→ Instructions to follow
Return every line below that contains the string "lens", treating uppercase and lowercase letters as different.

→ Given records
* * * * *
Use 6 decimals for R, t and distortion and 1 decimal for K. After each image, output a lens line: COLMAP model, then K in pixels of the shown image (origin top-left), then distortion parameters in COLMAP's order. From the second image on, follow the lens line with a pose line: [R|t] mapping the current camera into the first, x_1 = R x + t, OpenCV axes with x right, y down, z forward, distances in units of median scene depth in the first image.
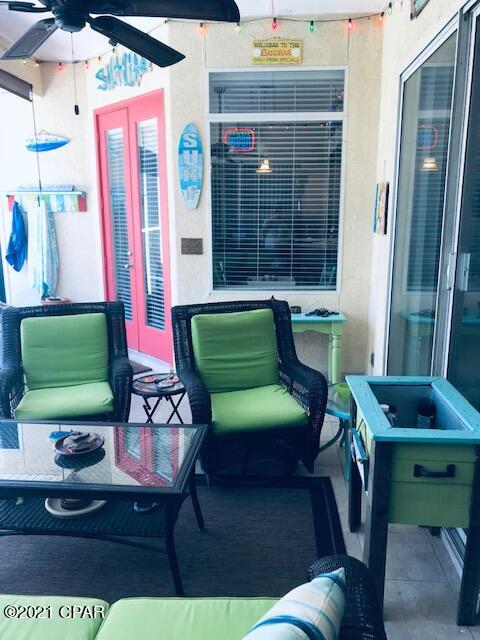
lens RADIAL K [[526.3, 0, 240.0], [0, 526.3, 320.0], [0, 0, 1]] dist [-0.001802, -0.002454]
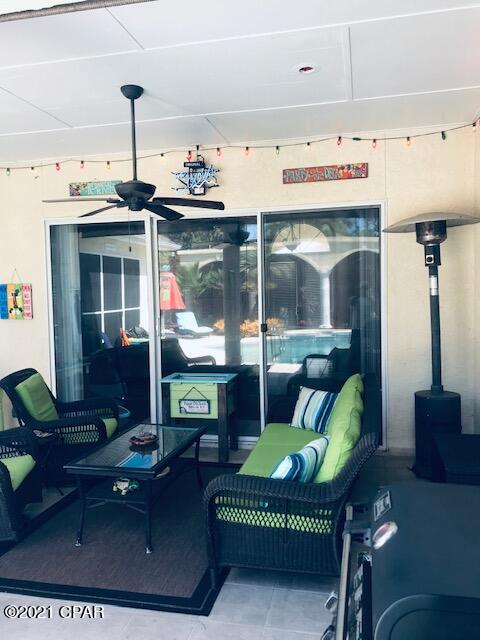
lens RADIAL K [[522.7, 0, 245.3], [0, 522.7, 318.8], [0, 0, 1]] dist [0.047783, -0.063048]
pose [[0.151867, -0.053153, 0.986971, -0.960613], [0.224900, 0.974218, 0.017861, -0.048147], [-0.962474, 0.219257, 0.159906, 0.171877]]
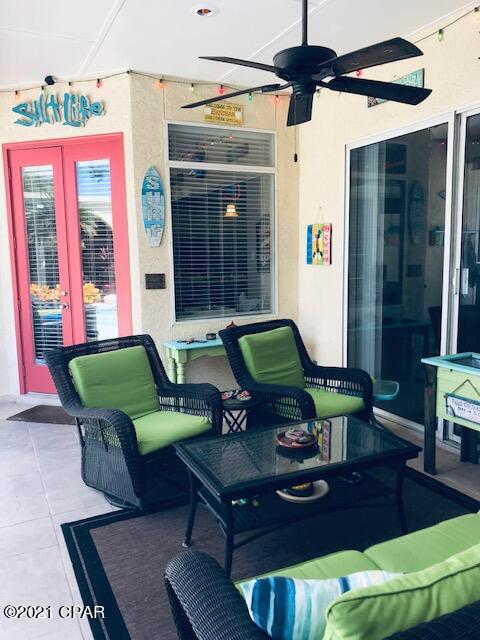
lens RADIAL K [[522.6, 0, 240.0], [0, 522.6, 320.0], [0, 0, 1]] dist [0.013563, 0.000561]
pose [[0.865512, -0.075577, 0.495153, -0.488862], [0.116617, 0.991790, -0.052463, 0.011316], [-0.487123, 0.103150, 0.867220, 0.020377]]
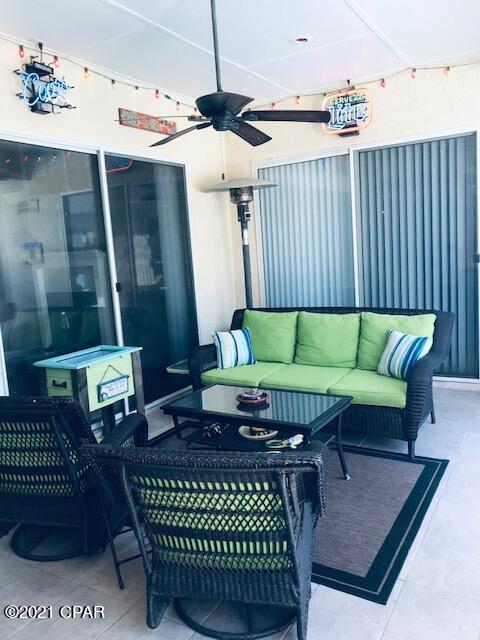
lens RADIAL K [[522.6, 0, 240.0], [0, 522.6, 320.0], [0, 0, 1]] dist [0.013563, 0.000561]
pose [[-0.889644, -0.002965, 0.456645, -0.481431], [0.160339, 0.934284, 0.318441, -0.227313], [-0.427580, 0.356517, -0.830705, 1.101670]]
* * * * *
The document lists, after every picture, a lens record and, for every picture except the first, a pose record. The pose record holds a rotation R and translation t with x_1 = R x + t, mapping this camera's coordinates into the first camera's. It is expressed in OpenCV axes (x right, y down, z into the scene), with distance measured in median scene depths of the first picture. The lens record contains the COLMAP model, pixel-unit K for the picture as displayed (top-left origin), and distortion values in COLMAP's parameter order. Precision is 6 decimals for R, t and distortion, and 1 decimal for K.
* * * * *
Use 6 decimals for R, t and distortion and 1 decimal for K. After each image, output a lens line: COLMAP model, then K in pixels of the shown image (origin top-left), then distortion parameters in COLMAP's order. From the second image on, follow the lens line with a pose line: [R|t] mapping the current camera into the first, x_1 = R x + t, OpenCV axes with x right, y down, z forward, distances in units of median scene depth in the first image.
* * * * *
→ Exercise solution
Use 6 decimals for R, t and distortion and 1 decimal for K. After each image, output a lens line: COLMAP model, then K in pixels of the shown image (origin top-left), then distortion parameters in COLMAP's order. From the second image on, follow the lens line with a pose line: [R|t] mapping the current camera into the first, x_1 = R x + t, OpenCV axes with x right, y down, z forward, distances in units of median scene depth in the first image.
lens RADIAL K [[526.3, 0, 240.0], [0, 526.3, 320.0], [0, 0, 1]] dist [-0.001802, -0.002454]
lens RADIAL K [[522.7, 0, 245.3], [0, 522.7, 318.8], [0, 0, 1]] dist [0.047783, -0.063048]
lens RADIAL K [[522.6, 0, 240.0], [0, 522.6, 320.0], [0, 0, 1]] dist [0.013563, 0.000561]
lens RADIAL K [[522.6, 0, 240.0], [0, 522.6, 320.0], [0, 0, 1]] dist [0.013563, 0.000561]
The document lists, after every picture, a lens record and, for every picture except the first, a pose record. The pose record holds a rotation R and translation t with x_1 = R x + t, mapping this camera's coordinates into the first camera's. It is expressed in OpenCV axes (x right, y down, z into the scene), with distance measured in median scene depths of the first picture. The lens record contains the COLMAP model, pixel-unit K for the picture as displayed (top-left origin), and distortion values in COLMAP's parameter order. Precision is 6 decimals for R, t and distortion, and 1 decimal for K.
Use 6 decimals for R, t and distortion and 1 decimal for K. After each image, output a lens line: COLMAP model, then K in pixels of the shown image (origin top-left), then distortion parameters in COLMAP's order. From the second image on, follow the lens line with a pose line: [R|t] mapping the current camera into the first, x_1 = R x + t, OpenCV axes with x right, y down, z forward, distances in units of median scene depth in the first image.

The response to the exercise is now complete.